Written exercise: Write what comes next in the interview with Steven Hill about his book on Europe, picking up after its final sentence.

Passage shown:
While Europe is far from immune to the economic decline and resource scarcity it faces along with the rest of the world, columnist and author Steven Hill maintains that the continent still leads the globe in building political infrastructures that foster a shared and sustainable prosperity. In his new book, "Europe's Promise: Why the European Way Is the Best Hope in an Insecure Age," Hill heaps plenty of praise on the EU, but when he was invited to address the European Commission during his 12-country, 20-city book tour in Europe this September, he interpreted the honor as an acknowledgment that the world's largest economy knows it still has work to do.
"They're realizing that they're not explaining well what they're doing and why to their own population, to Americans, to a global audience," Hill told Truthout. According to his analysis, that needs to change if we are to accomplish what he describes as the "defining task of the 21st century" - creating and equitably distributing wealth among the world's growing billions without destroying the planet in the process.
Alissa Bohling: Did you have a specific audience in mind when you wrote the book?
Steven Hill: An American audience, for the most part, and to some degree Europeans, but with two different goals in mind. When I began going to Europe in the late 1990s to research political institutions and political reform, things like proportional representation, public financing of campaigns, universal voter registration - these were things Europe was doing that we were not - in the process of going there I discovered that pretty much everything I thought I knew about Europe - high taxes, slow growing economies, businesses strangling in red tape - was wrong, and I started to see the American media reflecting these myths as well. That began ten years of research, almost just for my own edification, interviewing a lot of people, attending conferences, talking to people on the street.

Items in a dataset:
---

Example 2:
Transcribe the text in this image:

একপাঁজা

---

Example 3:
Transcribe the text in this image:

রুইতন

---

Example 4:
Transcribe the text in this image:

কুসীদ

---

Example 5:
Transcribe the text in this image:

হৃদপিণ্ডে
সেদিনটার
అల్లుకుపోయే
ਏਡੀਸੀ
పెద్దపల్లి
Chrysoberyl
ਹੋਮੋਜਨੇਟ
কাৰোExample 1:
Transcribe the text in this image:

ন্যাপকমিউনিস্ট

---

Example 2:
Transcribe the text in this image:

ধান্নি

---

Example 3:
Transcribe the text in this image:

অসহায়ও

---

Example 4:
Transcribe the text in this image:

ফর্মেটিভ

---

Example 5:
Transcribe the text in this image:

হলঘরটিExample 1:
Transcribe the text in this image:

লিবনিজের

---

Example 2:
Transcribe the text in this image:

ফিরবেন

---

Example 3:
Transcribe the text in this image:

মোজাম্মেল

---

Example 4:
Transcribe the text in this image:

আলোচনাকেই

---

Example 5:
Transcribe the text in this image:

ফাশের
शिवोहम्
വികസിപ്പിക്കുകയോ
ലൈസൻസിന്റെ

---

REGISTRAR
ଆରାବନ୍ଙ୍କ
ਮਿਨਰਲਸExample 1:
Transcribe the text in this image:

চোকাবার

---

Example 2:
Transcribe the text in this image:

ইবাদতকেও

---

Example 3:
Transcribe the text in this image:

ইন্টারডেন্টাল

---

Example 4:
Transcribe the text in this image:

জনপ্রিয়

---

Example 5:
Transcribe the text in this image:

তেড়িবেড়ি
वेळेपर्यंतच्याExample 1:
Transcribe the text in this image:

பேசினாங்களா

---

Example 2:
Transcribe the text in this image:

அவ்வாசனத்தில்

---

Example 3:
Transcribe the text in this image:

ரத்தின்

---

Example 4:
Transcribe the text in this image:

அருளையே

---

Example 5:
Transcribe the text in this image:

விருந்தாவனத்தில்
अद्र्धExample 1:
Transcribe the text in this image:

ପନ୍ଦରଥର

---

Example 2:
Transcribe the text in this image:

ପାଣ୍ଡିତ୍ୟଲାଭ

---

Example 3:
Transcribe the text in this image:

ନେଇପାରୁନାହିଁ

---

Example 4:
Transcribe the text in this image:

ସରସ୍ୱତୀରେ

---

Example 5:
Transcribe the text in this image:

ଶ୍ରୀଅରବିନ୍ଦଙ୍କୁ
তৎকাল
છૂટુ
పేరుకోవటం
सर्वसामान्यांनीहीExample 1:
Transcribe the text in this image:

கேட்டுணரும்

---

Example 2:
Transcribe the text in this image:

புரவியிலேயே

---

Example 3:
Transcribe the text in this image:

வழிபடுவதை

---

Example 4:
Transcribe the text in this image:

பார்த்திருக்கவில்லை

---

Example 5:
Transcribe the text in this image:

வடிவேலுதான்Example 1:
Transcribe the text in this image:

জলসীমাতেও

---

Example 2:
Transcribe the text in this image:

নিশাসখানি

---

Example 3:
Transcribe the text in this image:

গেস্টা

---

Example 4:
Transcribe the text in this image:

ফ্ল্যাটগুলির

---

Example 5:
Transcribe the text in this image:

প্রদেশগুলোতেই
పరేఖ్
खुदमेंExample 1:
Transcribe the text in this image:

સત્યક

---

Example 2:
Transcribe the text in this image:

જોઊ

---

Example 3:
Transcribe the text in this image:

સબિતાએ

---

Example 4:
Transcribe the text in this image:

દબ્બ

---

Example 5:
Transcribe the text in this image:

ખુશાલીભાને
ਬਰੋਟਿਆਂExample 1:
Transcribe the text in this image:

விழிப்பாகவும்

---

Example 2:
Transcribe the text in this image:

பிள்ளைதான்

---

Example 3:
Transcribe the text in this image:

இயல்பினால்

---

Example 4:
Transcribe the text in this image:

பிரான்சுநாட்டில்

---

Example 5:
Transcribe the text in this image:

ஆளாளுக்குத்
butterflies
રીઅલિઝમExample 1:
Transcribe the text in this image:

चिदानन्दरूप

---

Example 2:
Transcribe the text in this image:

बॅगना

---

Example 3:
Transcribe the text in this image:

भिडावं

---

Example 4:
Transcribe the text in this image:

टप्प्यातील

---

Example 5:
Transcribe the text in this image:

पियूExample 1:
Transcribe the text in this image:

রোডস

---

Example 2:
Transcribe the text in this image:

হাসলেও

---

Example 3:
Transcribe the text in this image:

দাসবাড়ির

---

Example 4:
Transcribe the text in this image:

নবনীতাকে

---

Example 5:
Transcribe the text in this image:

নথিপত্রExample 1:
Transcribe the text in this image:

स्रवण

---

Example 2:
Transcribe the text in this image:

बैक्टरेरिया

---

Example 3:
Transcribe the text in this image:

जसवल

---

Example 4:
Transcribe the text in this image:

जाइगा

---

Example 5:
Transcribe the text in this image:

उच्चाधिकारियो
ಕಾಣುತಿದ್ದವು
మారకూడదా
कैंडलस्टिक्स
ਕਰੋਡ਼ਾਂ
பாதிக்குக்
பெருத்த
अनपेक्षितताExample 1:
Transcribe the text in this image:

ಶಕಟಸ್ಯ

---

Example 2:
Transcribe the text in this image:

The answer:
What I discovered in talking to so many Europeans was that they often didn't seem to know that what they had was unique. For example, they have proportional representation electoral systems, which create multiparty democracies. That's why you see the Green Party, for example, getting elected in parliaments all across Europe, whereas in the United States, the Green Party hardly gets elected to anything. You only need five percent of the vote to win a seat Germany, as opposed to 50, 60, in some Congressional districts in the United States 70 percent is what you need to win. A lot of Europeans assumed that we have a democracy just like theirs. They didn't realize that we have these single member districts; we don't have public financing of campaigns; we don't have free media time for candidates. And so the book became in many ways a project to help both sides of the Atlantic to really understand what's unique about the other, what's working, what isn't working, and how we can learn from each other.
AB: One of the thing's that's refreshing about "Europe's Promise" is that it's so positive. Do you worry that the book will be perceived as being too starry eyed about Europe's successes or too critical of America's shortcomings?
SH: Oh sure, I knew that was going to come. In fact, I have a part in the book where I go through these headlines that appeared in the American media between 2003 and 2006 and even through the nineties, where the American media is clearly ideological in how it reports Europe. And so I list these headlines showing, you know, "Europe's economy is going downhill; it's a basket case," when in actual fact, Europe was in the process of passing the United Stated in terms of economic output, job creation, productivity, all these sorts of things. In Newsweek International, a cover story appeared in October 2006 - the headline was something like "Europe's Great Jobs Machine" - about how Europe was surpassing the US. That article never appeared in Newsweek domestic.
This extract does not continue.